I sat back, “I don't know…”

“We don't go out and bomb bars, or anything,” he said. “We just talk and write to our congressmen”—he smiled suddenly and it lit up his face—“and our congresswomen. A lot of it is research.”

“Isn't that a little bit of an odd fit for you?” I asked. “I mean, you know Welsh and, obviously, all sorts of folklore. Most of the people I know like that are—”

“Fairy lovers,” he said matter-of-factly. “They go to Nevada on vacation and hang out at the fae bars and pay fae hookers to make them believe for an hour or two that they aren't human either.”

I raised my eyebrows. “That's a little harsh, isn't it?”

“They're idiots,” he said. “Have you ever read the original Brothers Grimm? The fae aren't big-eyed, gentle-souled gardeners or brownies who sacrifice themselves for the children in their care. They live in the forest in gingerbread houses and
eat
the children they lure in. They entice ships onto rocks and then drown the surviving sailors.”

So, I thought, here was my chance. Was I going to investigate this group and see if they knew anything that would help Zee? Or was I going to back out gracefully and avoid hurting this fragile—and well-informed man.

Zee was my friend and he was going to die unless someone did something. As far as I could tell, I was the only someone who was doing anything at all.

“Those are just stories,” I said with just the right amount of hesitation.
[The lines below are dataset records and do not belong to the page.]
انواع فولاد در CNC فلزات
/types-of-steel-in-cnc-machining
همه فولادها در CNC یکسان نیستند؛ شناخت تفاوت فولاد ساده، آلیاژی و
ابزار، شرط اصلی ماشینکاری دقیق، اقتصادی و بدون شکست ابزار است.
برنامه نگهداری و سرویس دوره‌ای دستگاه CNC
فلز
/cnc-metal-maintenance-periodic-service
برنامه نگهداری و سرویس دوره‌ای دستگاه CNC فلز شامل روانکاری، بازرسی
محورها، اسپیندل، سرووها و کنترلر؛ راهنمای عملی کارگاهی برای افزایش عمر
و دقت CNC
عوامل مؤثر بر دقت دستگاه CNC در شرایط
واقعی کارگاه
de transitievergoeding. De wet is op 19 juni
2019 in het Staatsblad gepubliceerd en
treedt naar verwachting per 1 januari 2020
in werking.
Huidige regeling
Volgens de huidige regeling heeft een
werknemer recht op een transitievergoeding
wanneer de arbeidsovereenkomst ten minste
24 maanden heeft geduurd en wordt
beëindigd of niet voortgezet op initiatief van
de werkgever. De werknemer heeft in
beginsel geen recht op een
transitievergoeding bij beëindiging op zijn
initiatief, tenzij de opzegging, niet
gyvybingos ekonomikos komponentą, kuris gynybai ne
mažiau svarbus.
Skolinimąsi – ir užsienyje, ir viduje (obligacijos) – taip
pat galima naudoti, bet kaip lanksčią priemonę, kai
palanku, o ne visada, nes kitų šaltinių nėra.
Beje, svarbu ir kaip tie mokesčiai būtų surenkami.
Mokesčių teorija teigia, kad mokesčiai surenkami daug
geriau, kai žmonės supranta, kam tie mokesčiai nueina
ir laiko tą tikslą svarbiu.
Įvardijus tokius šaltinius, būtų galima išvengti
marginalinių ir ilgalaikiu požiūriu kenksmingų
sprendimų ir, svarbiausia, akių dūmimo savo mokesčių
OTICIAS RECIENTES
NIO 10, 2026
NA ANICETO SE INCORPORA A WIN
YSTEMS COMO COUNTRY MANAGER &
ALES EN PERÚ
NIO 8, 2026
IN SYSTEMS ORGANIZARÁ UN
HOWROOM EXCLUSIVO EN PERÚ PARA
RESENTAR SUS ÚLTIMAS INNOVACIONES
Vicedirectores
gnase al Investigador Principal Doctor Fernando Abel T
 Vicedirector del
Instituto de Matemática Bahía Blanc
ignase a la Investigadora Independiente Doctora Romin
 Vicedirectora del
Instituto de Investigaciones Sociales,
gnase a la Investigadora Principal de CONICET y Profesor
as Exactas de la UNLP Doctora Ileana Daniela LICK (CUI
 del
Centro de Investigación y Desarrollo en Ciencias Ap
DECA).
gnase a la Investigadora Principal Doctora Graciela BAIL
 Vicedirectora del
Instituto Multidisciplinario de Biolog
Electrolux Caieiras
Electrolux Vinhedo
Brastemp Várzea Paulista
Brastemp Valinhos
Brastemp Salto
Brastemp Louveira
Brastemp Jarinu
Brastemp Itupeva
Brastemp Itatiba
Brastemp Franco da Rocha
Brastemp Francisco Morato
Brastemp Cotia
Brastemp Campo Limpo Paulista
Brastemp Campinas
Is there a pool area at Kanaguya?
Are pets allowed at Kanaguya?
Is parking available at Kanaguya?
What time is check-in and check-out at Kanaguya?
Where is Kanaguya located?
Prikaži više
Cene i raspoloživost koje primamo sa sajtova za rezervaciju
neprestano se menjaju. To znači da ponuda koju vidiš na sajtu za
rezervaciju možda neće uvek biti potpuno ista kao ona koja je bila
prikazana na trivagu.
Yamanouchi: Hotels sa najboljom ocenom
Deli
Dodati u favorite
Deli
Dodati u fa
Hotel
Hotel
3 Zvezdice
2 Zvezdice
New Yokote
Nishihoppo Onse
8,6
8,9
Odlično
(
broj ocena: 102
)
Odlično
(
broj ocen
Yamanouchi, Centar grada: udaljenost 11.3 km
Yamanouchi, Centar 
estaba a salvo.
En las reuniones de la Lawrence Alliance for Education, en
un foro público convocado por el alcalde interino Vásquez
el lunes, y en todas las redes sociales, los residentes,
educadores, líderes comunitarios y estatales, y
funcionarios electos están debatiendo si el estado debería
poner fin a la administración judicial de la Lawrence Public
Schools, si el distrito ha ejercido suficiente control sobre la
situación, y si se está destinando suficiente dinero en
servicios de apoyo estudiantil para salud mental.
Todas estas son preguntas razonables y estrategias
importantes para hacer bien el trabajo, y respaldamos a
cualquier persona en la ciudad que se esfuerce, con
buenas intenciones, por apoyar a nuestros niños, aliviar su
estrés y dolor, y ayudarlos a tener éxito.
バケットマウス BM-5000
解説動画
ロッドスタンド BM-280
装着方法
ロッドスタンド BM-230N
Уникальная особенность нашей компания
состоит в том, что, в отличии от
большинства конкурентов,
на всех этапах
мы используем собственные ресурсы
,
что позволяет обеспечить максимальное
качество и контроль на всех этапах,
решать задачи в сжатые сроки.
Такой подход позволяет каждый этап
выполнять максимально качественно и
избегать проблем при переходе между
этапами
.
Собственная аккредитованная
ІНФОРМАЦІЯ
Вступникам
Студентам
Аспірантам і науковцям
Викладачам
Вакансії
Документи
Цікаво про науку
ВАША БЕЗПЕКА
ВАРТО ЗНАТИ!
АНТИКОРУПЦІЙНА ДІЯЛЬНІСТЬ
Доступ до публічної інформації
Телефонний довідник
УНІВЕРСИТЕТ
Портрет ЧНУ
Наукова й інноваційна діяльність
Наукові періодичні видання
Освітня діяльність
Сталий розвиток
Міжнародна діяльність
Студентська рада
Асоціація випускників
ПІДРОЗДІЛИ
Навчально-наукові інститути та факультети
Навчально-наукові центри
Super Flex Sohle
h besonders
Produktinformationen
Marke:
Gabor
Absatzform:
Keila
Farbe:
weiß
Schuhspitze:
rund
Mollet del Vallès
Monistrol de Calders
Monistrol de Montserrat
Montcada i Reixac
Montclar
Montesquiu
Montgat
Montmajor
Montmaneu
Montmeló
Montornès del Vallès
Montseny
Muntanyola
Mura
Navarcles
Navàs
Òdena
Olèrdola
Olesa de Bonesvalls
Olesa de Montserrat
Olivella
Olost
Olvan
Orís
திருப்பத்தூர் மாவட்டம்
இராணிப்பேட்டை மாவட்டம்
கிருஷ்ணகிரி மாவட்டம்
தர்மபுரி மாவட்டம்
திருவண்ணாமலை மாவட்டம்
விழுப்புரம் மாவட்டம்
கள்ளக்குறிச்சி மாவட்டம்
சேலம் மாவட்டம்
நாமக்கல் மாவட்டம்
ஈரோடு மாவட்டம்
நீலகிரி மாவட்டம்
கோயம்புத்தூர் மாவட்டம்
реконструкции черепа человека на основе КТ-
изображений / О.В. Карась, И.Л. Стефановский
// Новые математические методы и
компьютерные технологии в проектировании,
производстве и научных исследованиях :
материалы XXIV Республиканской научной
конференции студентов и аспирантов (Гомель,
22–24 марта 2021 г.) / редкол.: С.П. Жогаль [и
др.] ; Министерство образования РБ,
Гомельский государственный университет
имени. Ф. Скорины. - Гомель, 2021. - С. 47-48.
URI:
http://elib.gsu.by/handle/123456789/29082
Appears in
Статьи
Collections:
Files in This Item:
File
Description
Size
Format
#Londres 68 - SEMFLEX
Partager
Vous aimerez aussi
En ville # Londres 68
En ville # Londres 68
“So is the Bible,” he said solemnly. “So is every history book you read. Those fairy tales were passed down as a warning by people who could neither read nor write. People who wanted their children to understand that the fae are dangerous.”

“There's never been a case of a fae convicted of hurting any human,” I said, repeating the official line. “Not in all the years since they officially came out.”

“Good lawyers,” he said truthfully. “And suspicious suicides by fae ‘who could no longer bear being held so near cold-iron bars.'”

He was persuasive—because he was right.

“Look,” he said. “The fae don't love humans. We are nothing to them. Until Christianity and good steel came along, we were short-lived playthings with a tendency to breed too fast. Afterward we were short-lived, dangerous playthings. They have power, Mercy, magic that can do things you wouldn't believe—but it's all there in the stories.”

“So why haven't they killed us?” I asked. It wasn't really an idle question. I'd wondered about it for a long time. The Gray Lords, according to Zee, were incredibly powerful. If Christianity and iron were such a bane to them, why weren't we all dead?

“They need us,” he said. “The pure fae do not breed easily, if at all. They need to intermarry in order to keep their race going.” He put both hands on the table. “They hate us for that most of all. They are proud and arrogant and they hate us because they need us. And the minute they don't need us anymore, they will dispose of us like we dispose of cockroaches and mice.”